Une semaine après avoir soulevé la Como Cup au terme d’un parcours convaincant, ponctué d’une victoire probante sur Crystal Palace (3-0) et d’un succès en finale face à Villarreal (3-1), le RC Lens a livré un tout autre visage pour son retour à Bollaert face à Sunderland (0-2). Peu agressifs, subissant le plus souvent le jeu, les Sang et Or ont encaissé deux buts sur deux erreurs individuelles, sans jamais se procurer la moindre occasion franche. Un naufrage collectif qui, avec un peu de recul, soulève une question presque trop belle pour être vraie.

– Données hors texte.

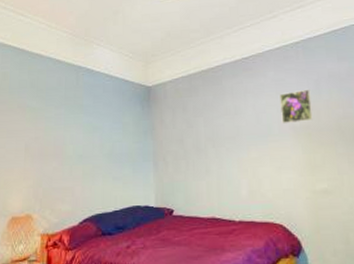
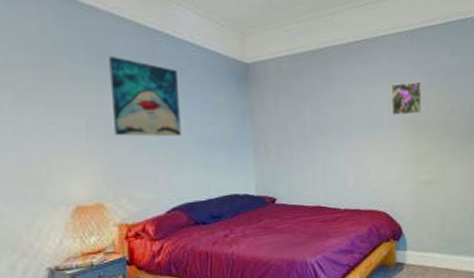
wall art: none [44,90,95,155] -> present [109,57,181,136]

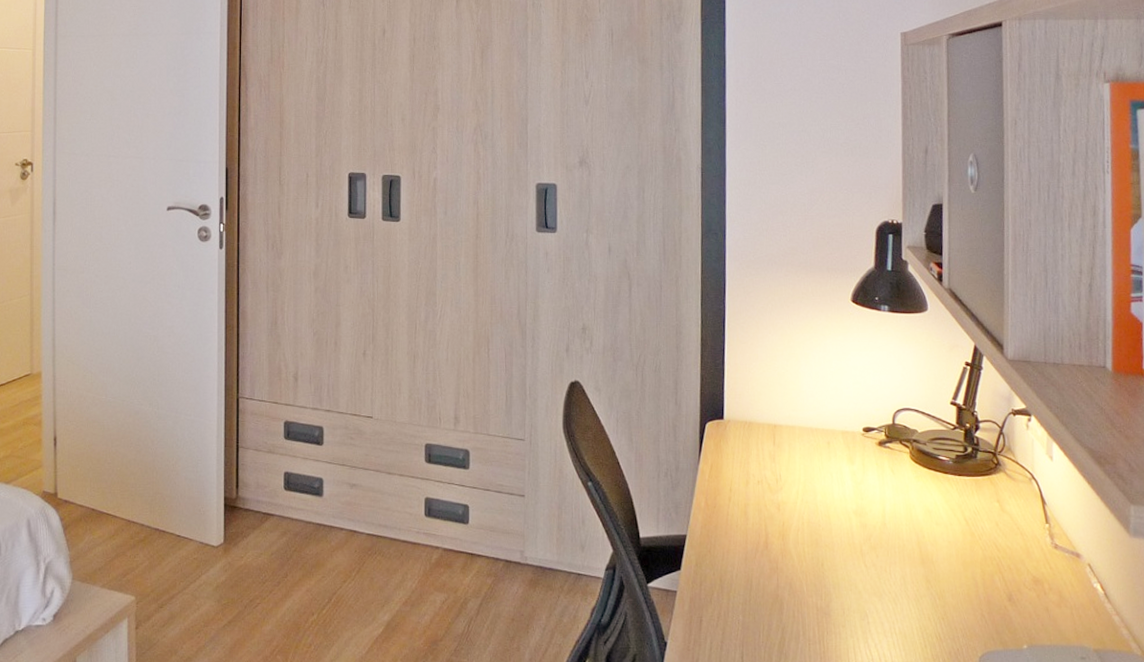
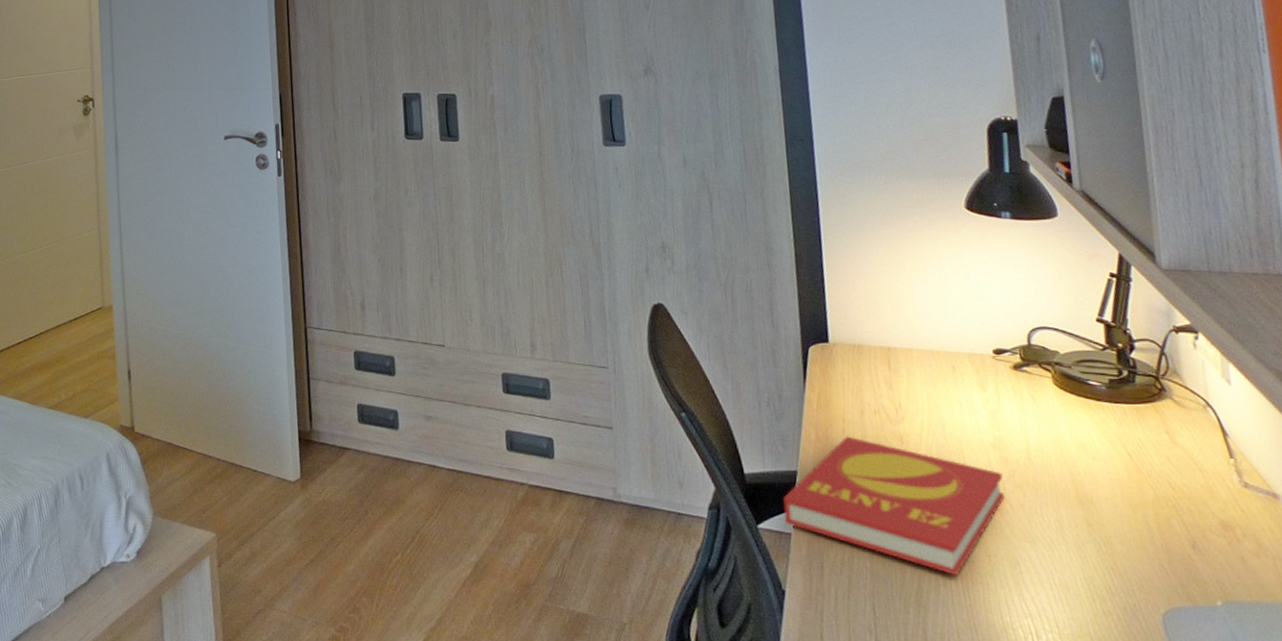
book: none [671,504,861,627] -> present [783,436,1005,576]

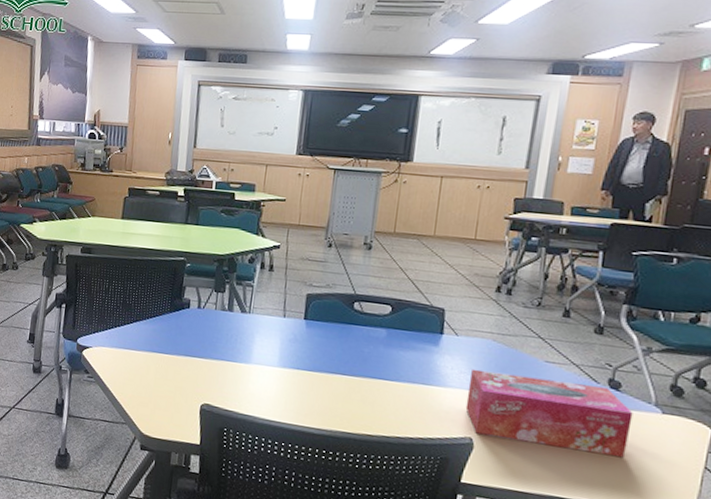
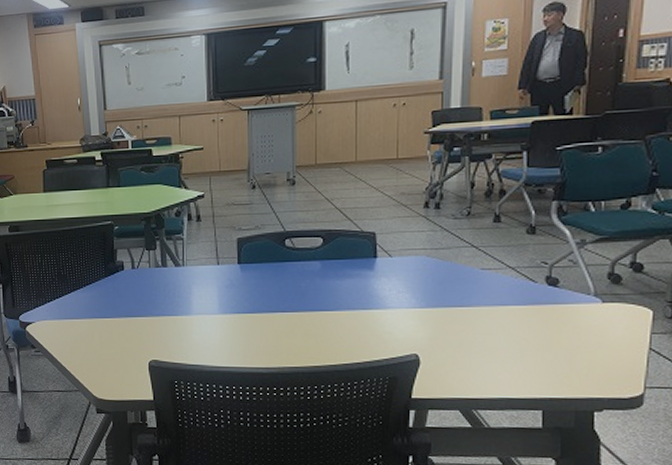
tissue box: present [465,368,633,458] -> none [407,286,573,352]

Une composition qui interroge
Comment expliquer, sinon, l’absence totale de Rayan Fofana, Michal Skoras et Mezian Mesloub, pourtant les meilleurs entrants du club lors de la finale face à Villarreal quelques jours plus tôt ? Comment justifier la disparition presque complète du pressing, arme pourtant identifiée comme l’une des forces de cette équipe depuis le début de la préparation ? Et comment interpréter l’absence de Ganiou, laissé au repos pour une soit disante gêne physique jugée mineure, à quelques jours seulement d’un rendez-vous aussi important que le Trophée des champions ?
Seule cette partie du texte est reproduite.